For The Record: He hasn't taken a penalty in 13 days, but he's still second in post season PIMs for a blueliner (good news, he has company in the third slot). AV kept Alberts very sheltered in his brief regular season stint, something we alluded to in the GDT's that the pace of Western play was quicker than what he experienced in Carolina. We also knew at the deadline Alberts is a hitter; it only took him 14 games to jump to sixth on the blueline.
Summer Assignment: It was easy to point at Alberts for life's problems against the Kings, but once he settled down he was serviceable and, in some moments, provided quite a strong presence. He's Vancouver property for another season at $1 million and he'll remain slotted somewhere in the 5-6 pairing for the start of next year. However, his post season was forgettable so he'd also be an easy person to package in a number of deals sent MG's way.
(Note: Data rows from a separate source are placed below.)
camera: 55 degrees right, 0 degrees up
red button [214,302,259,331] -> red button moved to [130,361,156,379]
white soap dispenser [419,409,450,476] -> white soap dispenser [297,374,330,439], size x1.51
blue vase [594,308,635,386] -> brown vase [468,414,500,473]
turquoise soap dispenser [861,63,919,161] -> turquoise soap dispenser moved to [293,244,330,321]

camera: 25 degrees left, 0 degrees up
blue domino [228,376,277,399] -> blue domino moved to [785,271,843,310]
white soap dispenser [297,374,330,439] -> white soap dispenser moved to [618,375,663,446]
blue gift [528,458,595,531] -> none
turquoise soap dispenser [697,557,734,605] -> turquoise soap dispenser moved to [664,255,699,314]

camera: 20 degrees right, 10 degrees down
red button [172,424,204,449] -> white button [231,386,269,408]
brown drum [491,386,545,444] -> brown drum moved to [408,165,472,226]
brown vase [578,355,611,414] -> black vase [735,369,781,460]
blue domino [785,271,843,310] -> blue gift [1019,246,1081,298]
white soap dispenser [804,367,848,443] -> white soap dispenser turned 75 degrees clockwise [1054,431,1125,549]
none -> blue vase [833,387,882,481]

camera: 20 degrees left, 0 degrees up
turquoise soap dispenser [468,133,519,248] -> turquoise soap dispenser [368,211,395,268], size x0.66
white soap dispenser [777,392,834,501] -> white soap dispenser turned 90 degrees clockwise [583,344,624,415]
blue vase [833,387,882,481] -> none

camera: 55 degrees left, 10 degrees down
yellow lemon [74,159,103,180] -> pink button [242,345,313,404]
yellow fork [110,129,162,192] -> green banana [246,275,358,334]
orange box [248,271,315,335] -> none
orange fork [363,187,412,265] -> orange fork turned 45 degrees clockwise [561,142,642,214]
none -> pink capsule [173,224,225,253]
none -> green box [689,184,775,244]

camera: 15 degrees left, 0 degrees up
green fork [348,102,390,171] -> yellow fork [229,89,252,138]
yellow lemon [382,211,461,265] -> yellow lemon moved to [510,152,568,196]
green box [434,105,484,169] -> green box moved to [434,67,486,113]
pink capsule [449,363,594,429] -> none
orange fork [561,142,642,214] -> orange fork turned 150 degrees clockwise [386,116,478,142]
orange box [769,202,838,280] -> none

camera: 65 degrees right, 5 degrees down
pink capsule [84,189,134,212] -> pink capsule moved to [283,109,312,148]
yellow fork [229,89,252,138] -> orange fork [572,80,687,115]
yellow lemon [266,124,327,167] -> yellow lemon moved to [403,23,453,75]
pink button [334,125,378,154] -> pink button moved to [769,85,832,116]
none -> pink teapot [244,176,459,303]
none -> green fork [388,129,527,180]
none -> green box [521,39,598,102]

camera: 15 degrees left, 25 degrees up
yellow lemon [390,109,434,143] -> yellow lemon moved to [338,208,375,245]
|2009 - Willie Mitchell||48||4||8||12||13||48||0||0||1||0||47||8.5|
What he did: With Ohlund departing for Tampa, the blueline bedrock was clearly passed over to Mitchell. What he did was start the season off on a scoring tear, sent Toews into the atmosphere and by all accounts looked to be the calming force they needed, especially with the Schneider drama and Bieksa's injury. Then this. To the best of our knowledge, it's been about 17 or 18 weeks since Mitchell has been on the ice. After the playoffs, he called out Campbell and the NHL, something he'll no doubt be fined for.
For The Record: Mitchell lead the blueline in qualcomp and TOI in only 48 games played. Third in takeaways, fourth in blocked shots...starts to explain some of the problems we saw in the post season. You take away the concussion and there isn't a chance in hell Mitchell would be fourth in defense zone starts. He also added a career-high four goals.
|2009 - Aaron Rome||49||0||4||4||-2||24||0||0||0||0||49||0.0|
What he did: Quietly, Rome was one of the better stories this season. He signed for nothing ($550,000) and injuries granted him 49 games played (the most he every played before that was 17 games two seasons ago with Columbus). With his increase in games came increased responsibility on the PK, especially as the season progressed and the top guys fell to various ailments. He added some toughness and some dependable coverage in front of Luongo.
For The Record: Surprisingly, Rome was fifth in SOG and tied for second in fights (both of which were higher than SOB for comparison). He saw stronger competition than Bieksa, SOB or Ehrhoff and his Corsi was decent considering how AV used him.
Aug 12, 1976
What he did: Not much. Arriving as part of the SJ salary dump for Heatley, Lukowich only played 13 games at the NHL level this season and spent the majority of it with the Texas Stars of the American Hockey League. Right before the Olympic break he had season-ending shoulder surgery and has been on the shelf since. He probably would have been more of a component had the team (a) not been close to the cap limit and (b) had a belief that Matty Schneider was worth their time.
For The Record: Only Oberg and Baumer played fewer games than Luko, however Luko ranked second in Qualcomp and in PFON/60 so he was responsible when needed, a trait few others on the squad shared with him unfortunately. And then there was this. Pretty, oh so pretty...
|2009 - Mathieu Schneider||25||2||7||9||5||16||1||0||0||0||37||5.4|
What he did: Fuck you.
For The Record: I hope Sean Zimmerman becomes the second coming of Bobby Orr and celebrates by sleeping with Schneider's wife.